If the mean of a sample is 30, and the standard deviation is 10, then how would I evaluate a question that asks me how likely it is that I would obtain a value of $34$? Also the size of the sample is 20.
I'm confused about this:
Would I calculate $P(X=34)=P(Z=\frac{34-30}{8})=P(Z=0.5)$?
From this I'm confused because a cdf would give me $P(X\leq x )$ and I'm unclear on if I should use normpdf on a TI-84 calculator instead of normcdf.
I'm an AP Statistics student and my teacher says never to use normpdf for this class.
My second approach would be to see that $Z=\frac{34-30}{4} = 0.5$ so a value of 34 is only half a standard deviation above the mean. This would mean it's pretty likely.
Also, does the sample size matter in this situation?
There are a couple ways to interpret this question.
In many cases, we are interested in the question "how likely is it that we observe a value at least as extreme as X?" This is often the case in hypothesis testing, where we will reject the null hypothesis if a value at least as extreme as a specified threshold is observed. So in this case, we might respond with either $\mathbb{P}(Z \geq 0.5)$ or $\mathbb{P}(|Z| \geq 0.5)$, which both measure how likely a value at least this extreme is observed.

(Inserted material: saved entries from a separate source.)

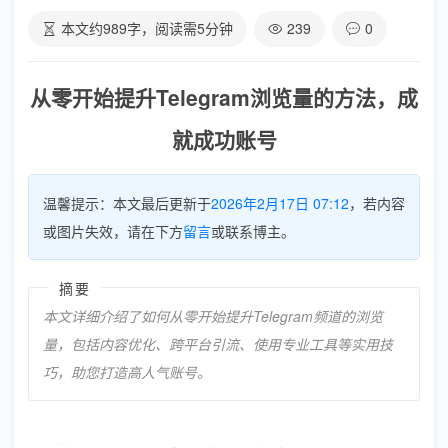
本文约
989
字，阅读需
5
分钟
239
0
从零开始提升Telegram浏览量的方法，成
就成功账号
温馨提示：本文最后更新于
2026年2月17日 07:12
，若内容
或图片失效，请在下方
留言
或联系博主。
摘要
本文详细介绍了如何从零开始提升Telegram频道的浏览
量，包括内容优化、跨平台引流、使用专业工具等实用技
巧，助您打造高人气账号。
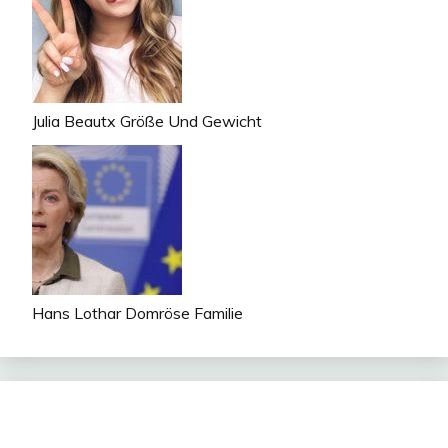
Julia Beautx Größe Und Gewicht
Hans Lothar Domröse Familie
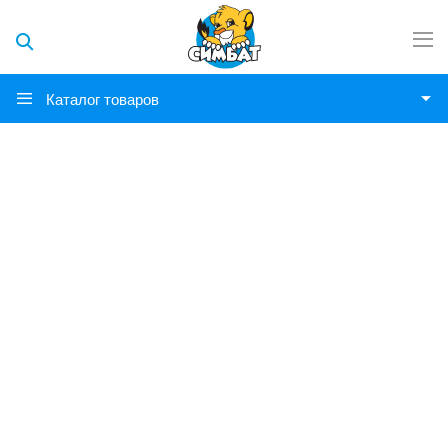
Каталог товаров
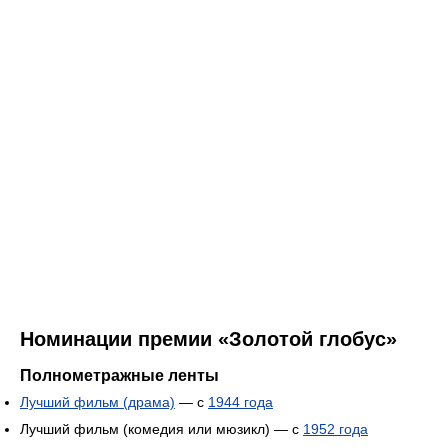
Номинации премии «Золотой глобус»
Полнометражные ленты
Лучший фильм (драма)
— с
1944 года
Лучший фильм (комедия или мюзикл) — с
1952 года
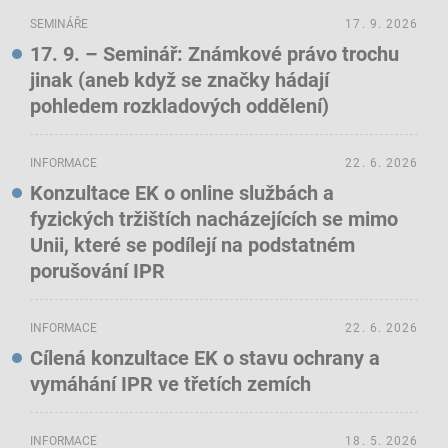
SEMINÁŘE
17. 9. 2026
17. 9. – Seminář: Známkové právo trochu
jinak (aneb když se značky hádají
pohledem rozkladových oddělení)
INFORMACE
22. 6. 2026
Konzultace EK o online službách a
fyzických tržištích nacházejících se mimo
Unii, které se podílejí na podstatném
porušování IPR
INFORMACE
22. 6. 2026
Cílená konzultace EK o stavu ochrany a
vymáhání IPR ve třetích zemích
INFORMACE
18. 5. 2026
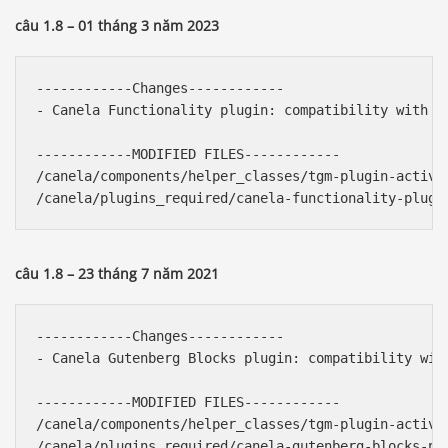
câu 1.8 – 01 tháng 3 năm 2023
------------Changes------------

- Canela Functionality plugin: compatibility with P
------------MODIFIED FILES------------

/canela/components/helper_classes/tgm-plugin-activat
câu 1.8 – 23 tháng 7 năm 2021
------------Changes------------

- Canela Gutenberg Blocks plugin: compatibility wit
------------MODIFIED FILES------------

/canela/components/helper_classes/tgm-plugin-activat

Another way might respond is to answer the question "how likely is it that we observe a value between $Z = 0.5 - \epsilon$ and $Z = 0.5 + \epsilon$?" Here $\epsilon$ is some constant that specifies the length of the interval we're interested in (you can think about this as the error of a measurement). In this case, our answer would be $$\Phi(0.5 + \epsilon) - \Phi(0.5 - \epsilon)$$ where $\Phi$ is the standard normal CDF. Of course, answering this question would require a reasonable choice of $\epsilon$.